Even as the fighting draws closer to the Japanese mainland, the film retains a light touch. When rationing sets in, Suzu tries to cook an old samurai recipe with comic results. The family must fend off ants who raid their precious supply of sugar. But soon, their reality becomes increasingly grim. Suzu’s drawings of ships in the harbor attract the attention of the military police, who accuse her of espionage. Kure becomes the target of US bombing, and the family spends hour after hour huddled in their bomb shelter. Eventually, Suzu and Harumi’s shared curiosity leads to tragedy.

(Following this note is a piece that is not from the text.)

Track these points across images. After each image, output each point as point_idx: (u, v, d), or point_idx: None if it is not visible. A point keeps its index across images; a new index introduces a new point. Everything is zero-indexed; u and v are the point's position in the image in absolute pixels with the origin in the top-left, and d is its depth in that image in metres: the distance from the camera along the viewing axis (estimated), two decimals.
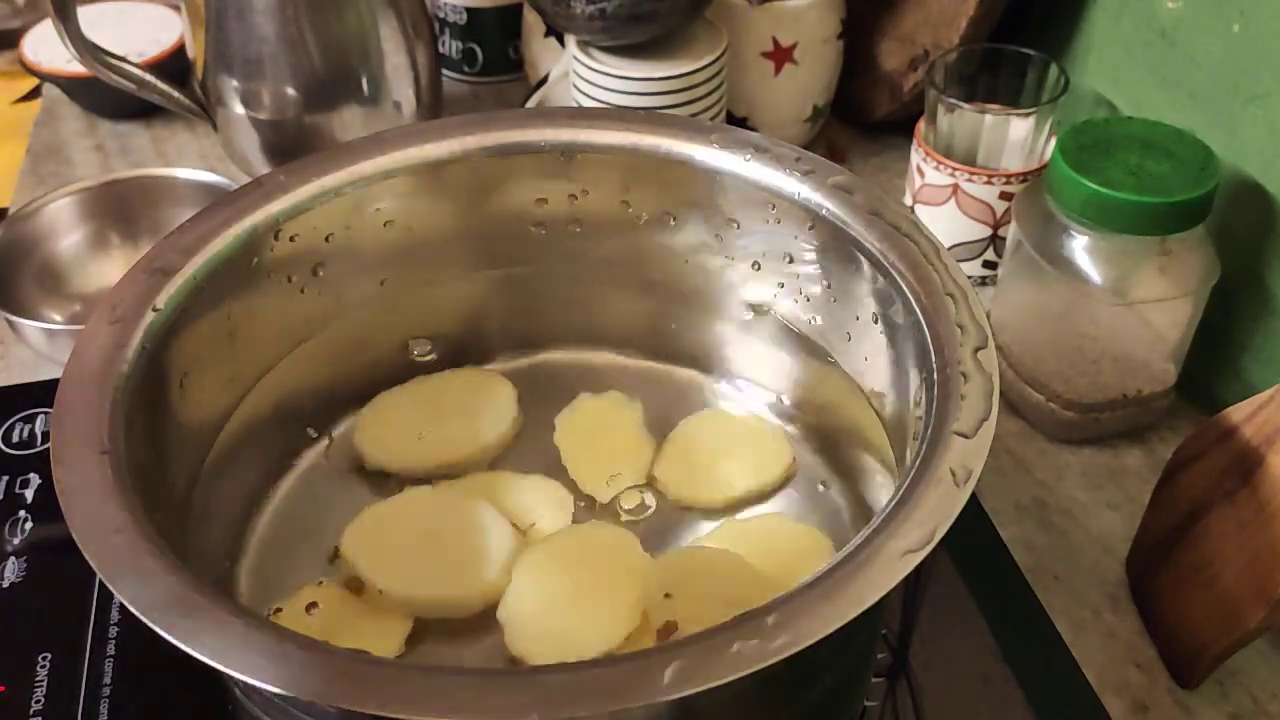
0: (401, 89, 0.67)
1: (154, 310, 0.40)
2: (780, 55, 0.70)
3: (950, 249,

The characters are fictional, but the film is based on extensive research. Dates flash on screen documentary-style as the film re-creates specific events leading up to the fateful day of August 6, 1945. Viewers familiar with the history of the Hiroshima bombing will recognize certain references – both the Atomic Dome and the T-shaped Aioi Bridge, the aim point for the Enola Gay, make an appearance – but this quiet, subtle film focuses more attention on the daily struggles of Suzu and her family than on the actual bombing. The scenes depicting the bombing and its aftermath are brief, harrowing, and powerful.

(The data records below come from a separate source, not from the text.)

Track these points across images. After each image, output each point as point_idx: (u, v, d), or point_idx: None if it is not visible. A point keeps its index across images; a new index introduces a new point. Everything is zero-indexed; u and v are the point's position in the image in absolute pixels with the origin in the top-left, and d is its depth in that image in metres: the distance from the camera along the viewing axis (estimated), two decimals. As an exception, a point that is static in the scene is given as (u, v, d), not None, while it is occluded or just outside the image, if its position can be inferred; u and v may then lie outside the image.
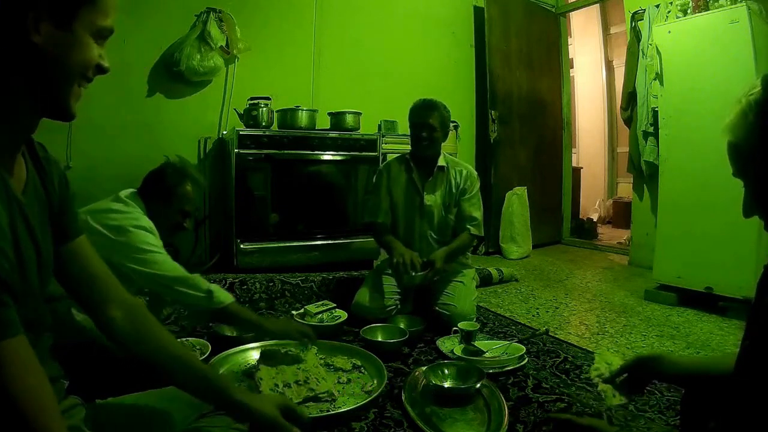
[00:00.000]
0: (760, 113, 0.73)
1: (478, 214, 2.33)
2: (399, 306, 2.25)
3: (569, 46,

Some critics have asked whether the film’s focus on the experiences and suffering of Japanese civilians may promote narratives of victimization that play down Japan’s wartime atrocities. A review in Variety notes, “the alteration of some dialogue in a scene in the original manga, when the heroine realizes her country’s oppression of others upon seeing a Korean flag, has provoked domestic debate.” Viewers can and should consider these questions. Yet whatever one thinks about this history, In This Corner of the World provides a moving look at daily life and survival during wartime.